◆ What you are asked to do
For the entries below, say how many lines include the word "Geri" and add nothing else.
###
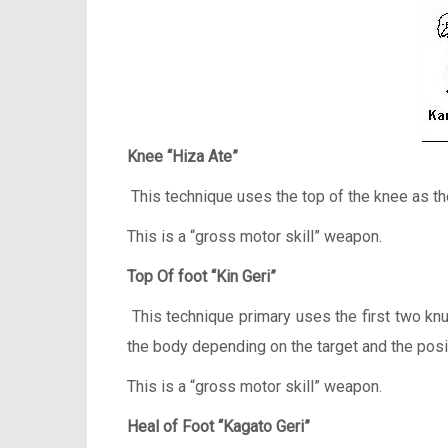
Knee “Hiza Ate”
This technique uses the top of the knee as the
This is a “gross motor skill” weapon.
Top Of foot “Kin Geri”
This technique primary uses the first two knuc
the body depending on the target and the posi
This is a “gross motor skill” weapon.
Heal of Foot “Kagato Geri”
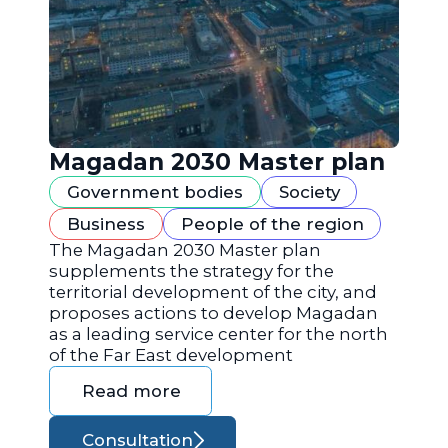
Magadan 2030 Master plan
Government bodies
Society
Business
People of the region
The Magadan 2030 Master plan
supplements the strategy for the
territorial development of the city, and
proposes actions to develop Magadan
as a leading service center for the north
of the Far East development
Read more
Consultation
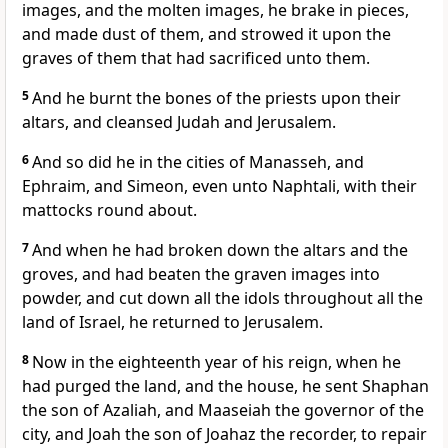
images, and the molten images, he brake in pieces,
and made dust of them, and strowed it upon the
graves of them that had sacrificed unto them.
5
And he burnt the bones of the priests upon their
altars, and cleansed Judah and Jerusalem.
6
And so did he in the cities of Manasseh, and
Ephraim, and Simeon, even unto Naphtali, with their
mattocks round about.
7
And when he had broken down the altars and the
groves, and had beaten the graven images into
powder, and cut down all the idols throughout all the
land of Israel, he returned to Jerusalem.
8
Now in the eighteenth year of his reign, when he
had purged the land, and the house, he sent Shaphan
the son of Azaliah, and Maaseiah the governor of the
city, and Joah the son of Joahaz the recorder, to repair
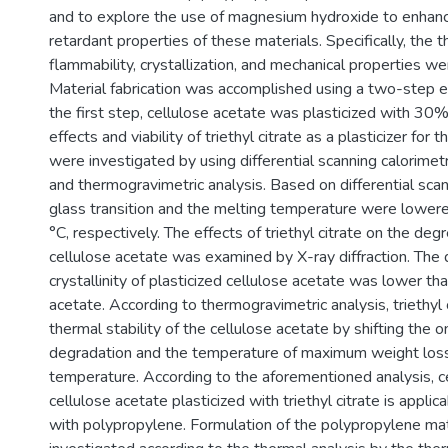
and to explore the use of magnesium hydroxide to enhan
retardant properties of these materials. Specifically, the th
flammability, crystallization, and mechanical properties we
Material fabrication was accomplished using a two-step ex
the first step, cellulose acetate was plasticized with 30% 
effects and viability of triethyl citrate as a plasticizer for 
were investigated by using differential scanning calorimetry
and thermogravimetric analysis. Based on differential scan
glass transition and the melting temperature were lower
°C, respectively. The effects of triethyl citrate on the degre
cellulose acetate was examined by X-ray diffraction. The
crystallinity of plasticized cellulose acetate was lower tha
acetate. According to thermogravimetric analysis, triethyl
thermal stability of the cellulose acetate by shifting the
degradation and the temperature of maximum weight los
temperature. According to the aforementioned analysis, c
cellulose acetate plasticized with triethyl citrate is appli
with polypropylene. Formulation of the polypropylene ma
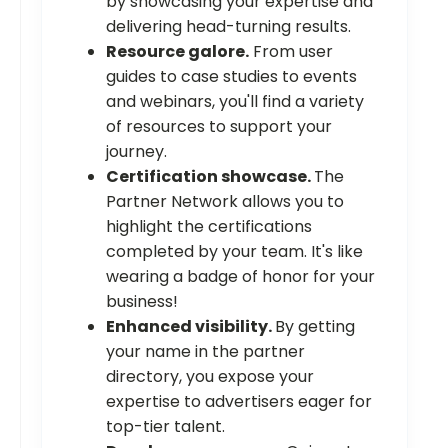
by showcasing your expertise and
delivering head-turning results.
Resource galore.
From user
guides to case studies to events
and webinars, you'll find a variety
of resources to support your
journey.
Certification showcase.
The
Partner Network allows you to
highlight the certifications
completed by your team. It's like
wearing a badge of honor for your
business!
Enhanced visibility.
By getting
your name in the partner
directory, you expose your
expertise to advertisers eager for
top-tier talent.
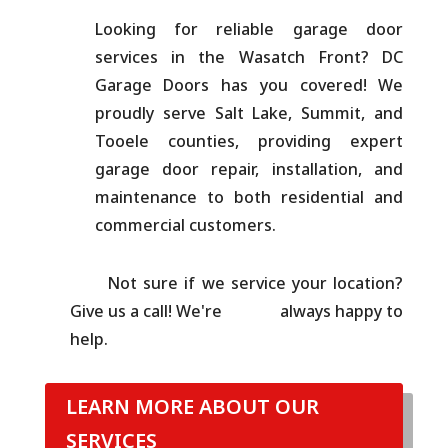
Looking for reliable garage door
services in the Wasatch Front? DC
Garage Doors has you covered! We
proudly serve Salt Lake, Summit, and
Tooele counties, providing expert
garage door repair, installation, and
maintenance to both residential and
commercial customers.
Not sure if we service your location?
Give us a call! We're always happy to
help.
LEARN MORE ABOUT OUR
SERVICES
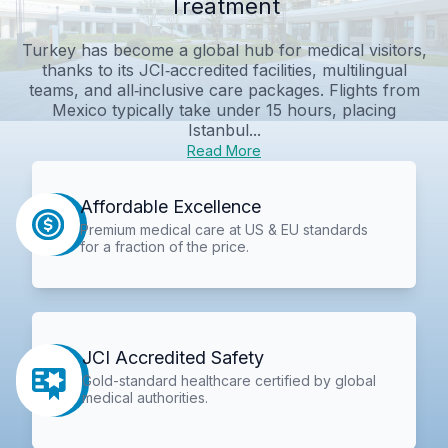
Treatment
Turkey has become a global hub for medical visitors,
thanks to its JCI‑accredited facilities, multilingual
teams, and all‑inclusive care packages. Flights from
Mexico typically take under 15 hours, placing
Istanbul...
Read More
Affordable Excellence
Premium medical care at US & EU standards
for a fraction of the price.
JCI Accredited Safety
Gold-standard healthcare certified by global
medical authorities.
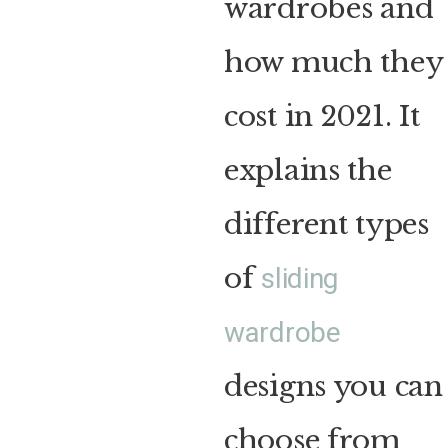
wardrobes and
how much they
cost in 2021. It
explains the
different types
of
sliding
wardrobe
designs you can
choose from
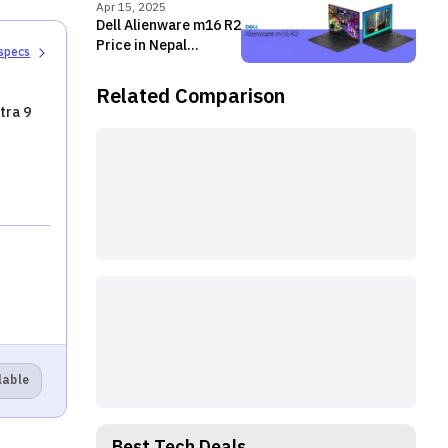
Apr 15, 2025
Dell Alienware m16 R2
Price in Nepal
 specs
[Updated]
Related Comparison
tra 9
lable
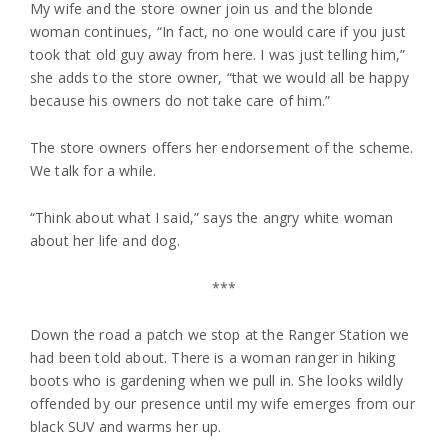
My wife and the store owner join us and the blonde
woman continues, “In fact, no one would care if you just
took that old guy away from here. I was just telling him,”
she adds to the store owner, “that we would all be happy
because his owners do not take care of him.”
The store owners offers her endorsement of the scheme.
We talk for a while.
“Think about what I said,” says the angry white woman
about her life and dog.
***
Down the road a patch we stop at the Ranger Station we
had been told about. There is a woman ranger in hiking
boots who is gardening when we pull in. She looks wildly
offended by our presence until my wife emerges from our
black SUV and warms her up.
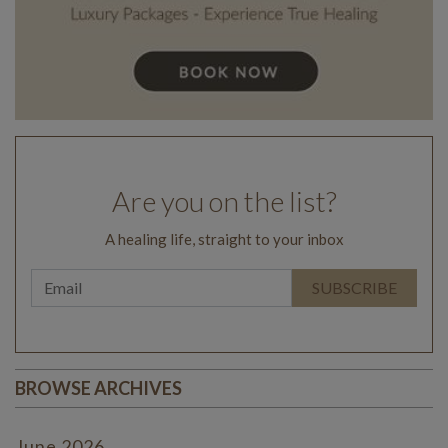
Are you on the list?
A healing life, straight to your inbox
BROWSE ARCHIVES
June 2026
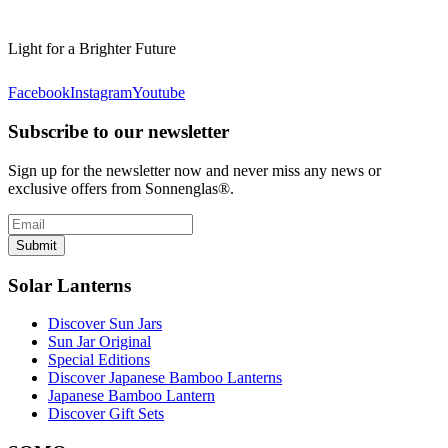
Light for a Brighter Future
Facebook
Instagram
Youtube
Subscribe to our newsletter
Sign up for the newsletter now and never miss any news or
exclusive offers from Sonnenglas®.
Submit
Solar Lanterns
Discover Sun Jars
Sun Jar Original
Special Editions
Discover Japanese Bamboo Lanterns
Japanese Bamboo Lantern
Discover Gift Sets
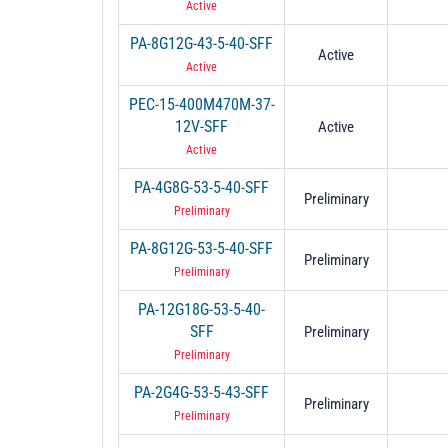
Active
PA-8G12G-43-5-40-SFF
Active
Active
PEC-15-400M470M-37-
12V-SFF
Active
Active
PA-4G8G-53-5-40-SFF
Preliminary
Preliminary
PA-8G12G-53-5-40-SFF
Preliminary
Preliminary
PA-12G18G-53-5-40-
SFF
Preliminary
Preliminary
PA-2G4G-53-5-43-SFF
Preliminary
Preliminary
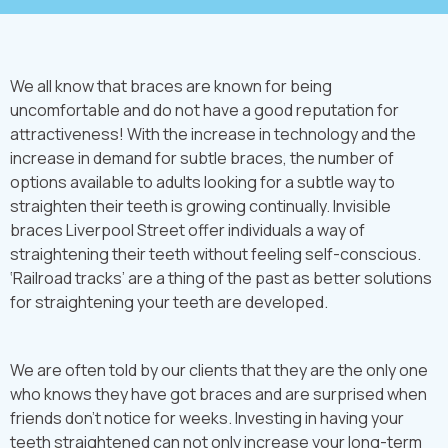
We all know that braces are known for being
uncomfortable and do not have a good reputation for
attractiveness! With the increase in technology and the
increase in demand for subtle braces, the number of
options available to adults looking for a subtle way to
straighten their teeth is growing continually. Invisible
braces Liverpool Street offer individuals a way of
straightening their teeth without feeling self-conscious.
‘Railroad tracks’ are a thing of the past as better solutions
for straightening your teeth are developed.
We are often told by our clients that they are the only one
who knows they have got braces and are surprised when
friends don’t notice for weeks. Investing in having your
teeth straightened can not only increase your long-term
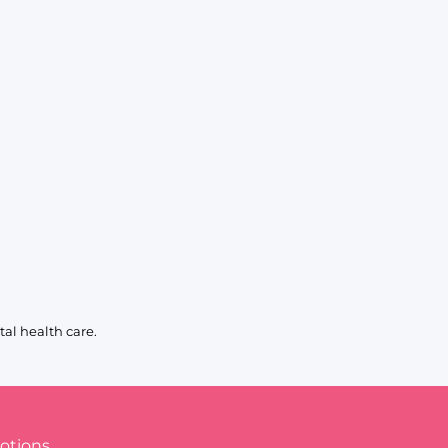
al health care.
otions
###
◆ The completed task
2